> **Task details**:
The copy you give must match the records exactly, except that it holds no images.

╭──

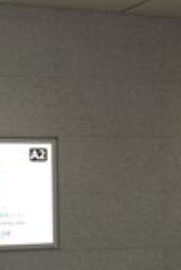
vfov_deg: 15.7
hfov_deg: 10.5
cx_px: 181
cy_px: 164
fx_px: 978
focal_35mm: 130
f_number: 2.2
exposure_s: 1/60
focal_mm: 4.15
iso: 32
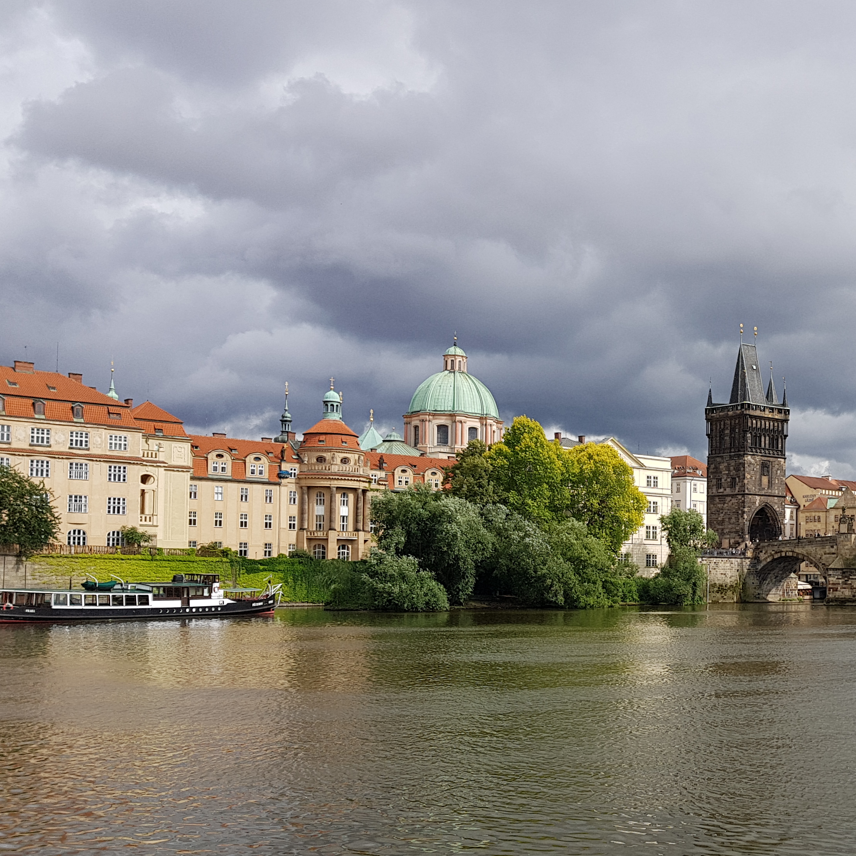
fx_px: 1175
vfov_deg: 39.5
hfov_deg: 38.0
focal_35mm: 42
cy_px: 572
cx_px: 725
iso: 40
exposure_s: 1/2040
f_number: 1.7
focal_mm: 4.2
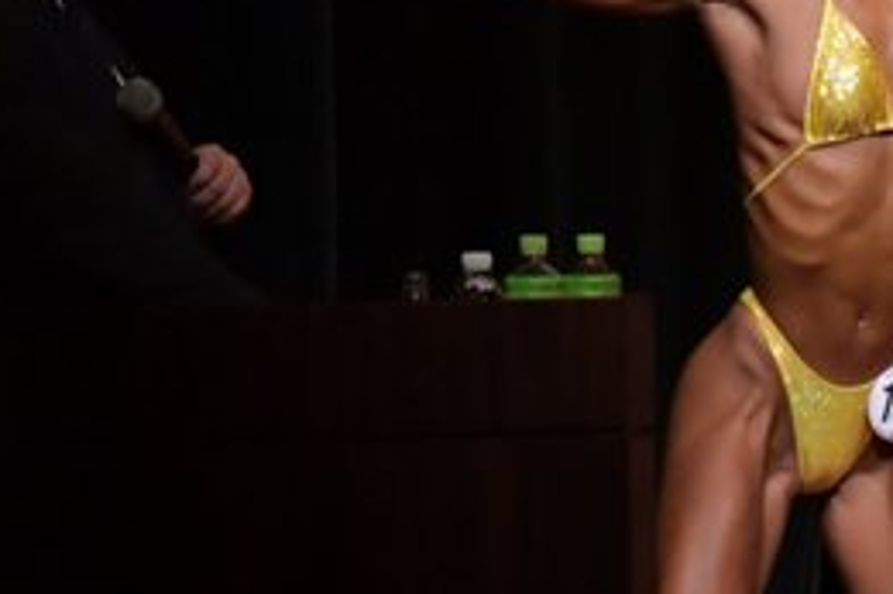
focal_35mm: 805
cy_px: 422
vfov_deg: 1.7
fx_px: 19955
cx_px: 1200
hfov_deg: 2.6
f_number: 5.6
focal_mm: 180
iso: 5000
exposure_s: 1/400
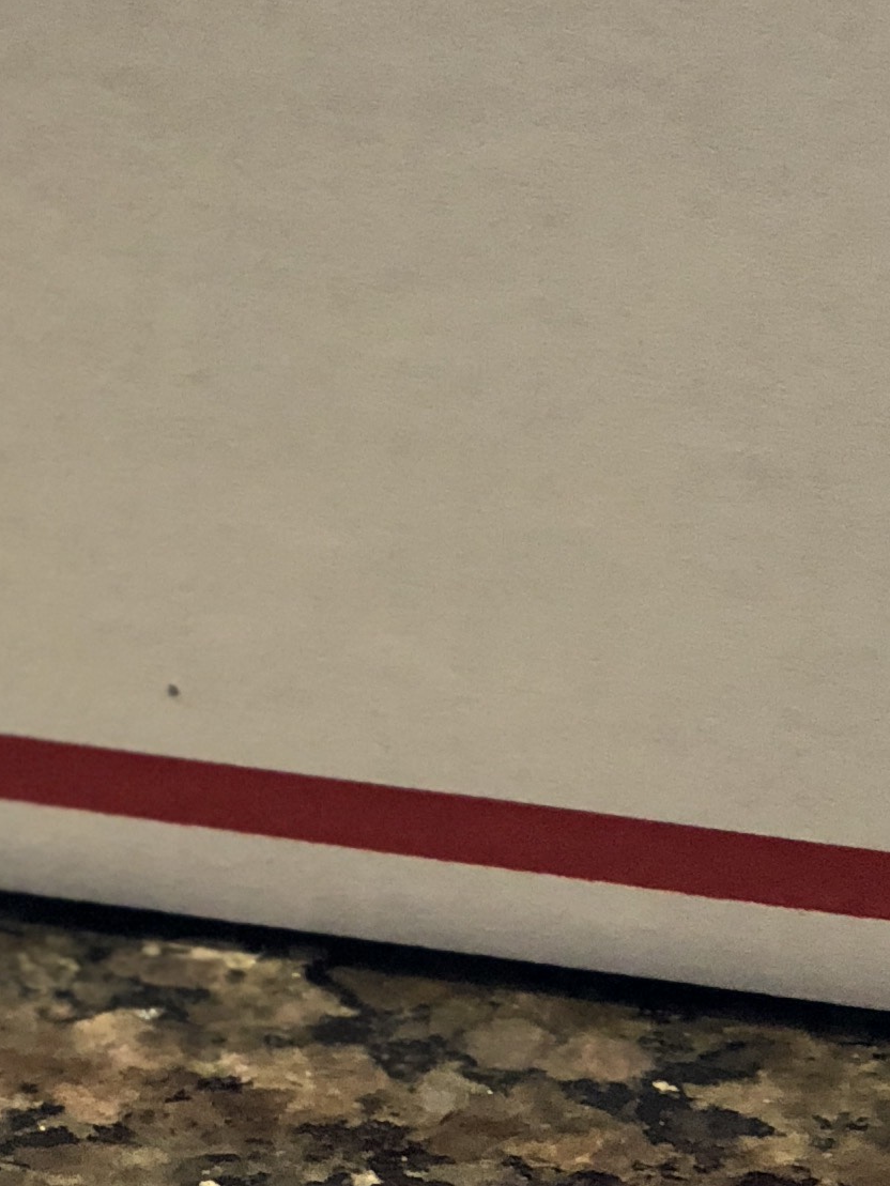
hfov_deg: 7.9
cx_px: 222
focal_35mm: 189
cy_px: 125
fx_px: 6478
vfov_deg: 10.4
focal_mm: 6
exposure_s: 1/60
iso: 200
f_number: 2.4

╰──

> **Reply**:
vfov_deg: 15.7
hfov_deg: 10.5
cx_px: 181
cy_px: 164
fx_px: 978
focal_35mm: 130
f_number: 2.2
exposure_s: 1/60
focal_mm: 4.15
iso: 32
fx_px: 1175
vfov_deg: 39.5
hfov_deg: 38.0
focal_35mm: 42
cy_px: 572
cx_px: 725
iso: 40
exposure_s: 1/2040
f_number: 1.7
focal_mm: 4.2
focal_35mm: 805
cy_px: 422
vfov_deg: 1.7
fx_px: 19955
cx_px: 1200
hfov_deg: 2.6
f_number: 5.6
focal_mm: 180
iso: 5000
exposure_s: 1/400
hfov_deg: 7.9
cx_px: 222
focal_35mm: 189
cy_px: 125
fx_px: 6478
vfov_deg: 10.4
focal_mm: 6
exposure_s: 1/60
iso: 200
f_number: 2.4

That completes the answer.